LombokPost – Dua pondok pesantren (ponpes) besar di Jawa Timur telah menetapkan 1 Syawal 1447 H atau Lebaran 2026 pada Jumat besok (20/3).
Yaitu Pondok Modern Darussalam Gontor, Kabupaten Ponorogo, dan Pondok Pesantren Al Falah Ploso, Kabupaten Kediri.
Keputusan tersebut tertuang dalam maklumat resmi yang diterbitkan pada Rabu (18/3) oleh pimpinan pondok. Yakni KH Hasan Abdullah Sahal dan KH M.Akrim Mariyat.
"Dengan ini pimpinan Pondok Modern Darussalam Gontor memaklumkan bahwa Hari Raya Idul Fitri 1447 H jatuh pada Jumat, 1 Syawal 1447/20 Maret 2026," tulis pernyataan resmi tersebut.
Penetapan serupa juga diumumkan oleh Pondok Pesantren Al Falah Ploso, Kabupaten Kediri, Jawa Timur.
Salah seorang dewan penasihat Ponpes Al Falah, Kyai Ma'shum menyampaikan bahwa awal Syawal ditetapkan berdasarkan perhitungan hilal.
"Untuk awal Syawal 1447 Hijriah, jatuh Jumat tanggal 20 Maret 2026 dengan pertimbangan ijtima akhir Ramadan Kamis Kliwon, 19 Maret 2026, pada 17.00 WIB dengan tinggi hilal 05 derajat 12 daqiqah," jelas Kyai Ma'shum dalam siaran daring.
Penetapan 1 Syawal 1447 Hijriyah oleh dua ponpes tersebut sama dengan ormas Islam Muhammadiyah yang sudah lebih dulu menetapkan 1 Syawal 1447 Hijriah jatuh pada Jumat, 20 Maret.
Penetapan Muhammadiyah sendiri menggunakan metode hisab yang berpedoman pada Kalender Hijriah Global Tunggal (KHGT).
Sementara itu, pemerintah akan menetapkan Lebaran 2026 berdasarkan hasil sidang isbat Kamis (19/3).
Agenda ini berlangsung di Auditorium HM Rasjidi, Kantor Kemenag RI, Jalan MH Thamrin, Jakarta Pusat.
Rangkaian sidang isbat dilakukan sejak sore hingga malam hari.
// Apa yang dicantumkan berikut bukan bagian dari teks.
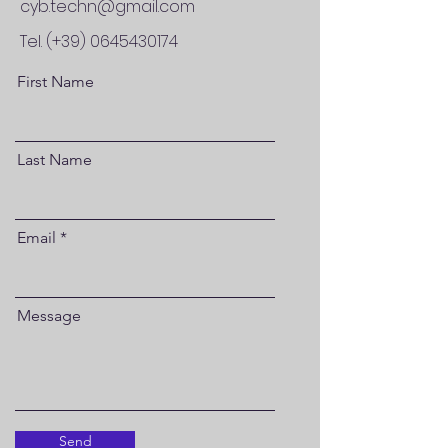
cyb.techn@gmail.com
Tel. (+39)
0645430174
First Name
Last Name
Email
Message
Send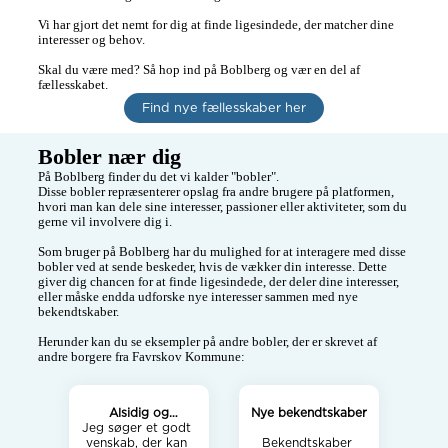
Vi har gjort det nemt for dig at finde ligesindede, der matcher dine 
interesser og behov. 

Skal du være med? Så hop ind på Boblberg og vær en del af 
fællesskabet. 
Find nye fællesskaber her
Bobler nær dig
På Boblberg finder du det vi kalder "bobler". 

Disse bobler repræsenterer opslag fra andre brugere på platformen, 
hvori man kan dele sine interesser, passioner eller aktiviteter, som du 
gerne vil involvere dig i. 

Som bruger på Boblberg har du mulighed for at interagere med disse 
bobler ved at sende beskeder, hvis de vækker din interesse. Dette 
giver dig chancen for at finde ligesindede, der deler dine interesser, 
eller måske endda udforske nye interesser sammen med nye 
bekendtskaber.

Herunder kan du se eksempler på andre bobler, der er skrevet af 
andre borgere fra Favrskov Kommune:
Alsidig og
Nye bekendtskaber
Jeg søger et godt 
humørfyldt
venskab, der kan 
Bekendtskaber 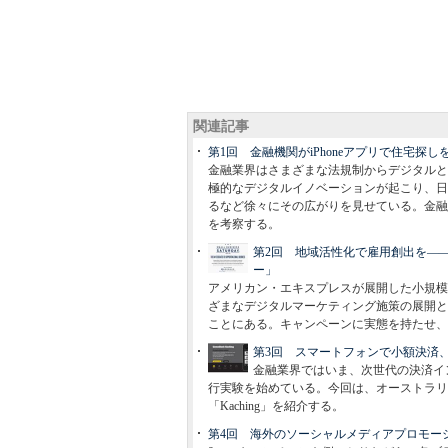
関連記事
第1回 金融機関がiPhoneアプリで住宅探しを支援――Co
金融業界はさまざまな法規制からデジタルと
極的なデジタルイノベーションが起こり、日
るなど徐々にその広がりを見せている。金融
を考察する。
第2回 地域活性化で雇用創出を―
ー」
アメリカン・エキスプレスが展開した小規模
ざまなデジタルマーケティング施策の展開と
ことにある。キャンペーンに実態を持たせ、
第3回 スマートフォンで小額決済、
金融業界ではいま、次世代の決済イ
行実験を始めている。今回は、オーストラリアのC
「Kaching」を紹介する。
第4回 海外のソーシャルメディアプロモー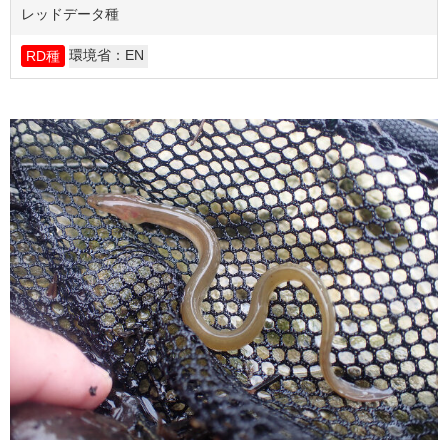
レッドデータ種
環境省：EN
RD種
Menag akan menetapkan 1 Syawal pada pukul 19.25 WIB.
Sidang tersebut juga melibatkan sejumlah unsur, antara lain pakar astronomi dari Badan Meteorologi Klimatologi dan Geofisika (BMKG), Badan Riset dan Inovasi Nasional (BRIN), Planetarium, Observatorium, serta perwakilan organisasi kemasyarakatan Islam.
"Penetapan 1 Syawal dilakukan dengan mempertimbangkan data hisab serta hasil rukyatul hilal yang diverifikasi oleh berbagai pihak," jelas Direktur Urusan Agama Islam dan Bina Syariah Kemenag RI Arsyad Hidayat.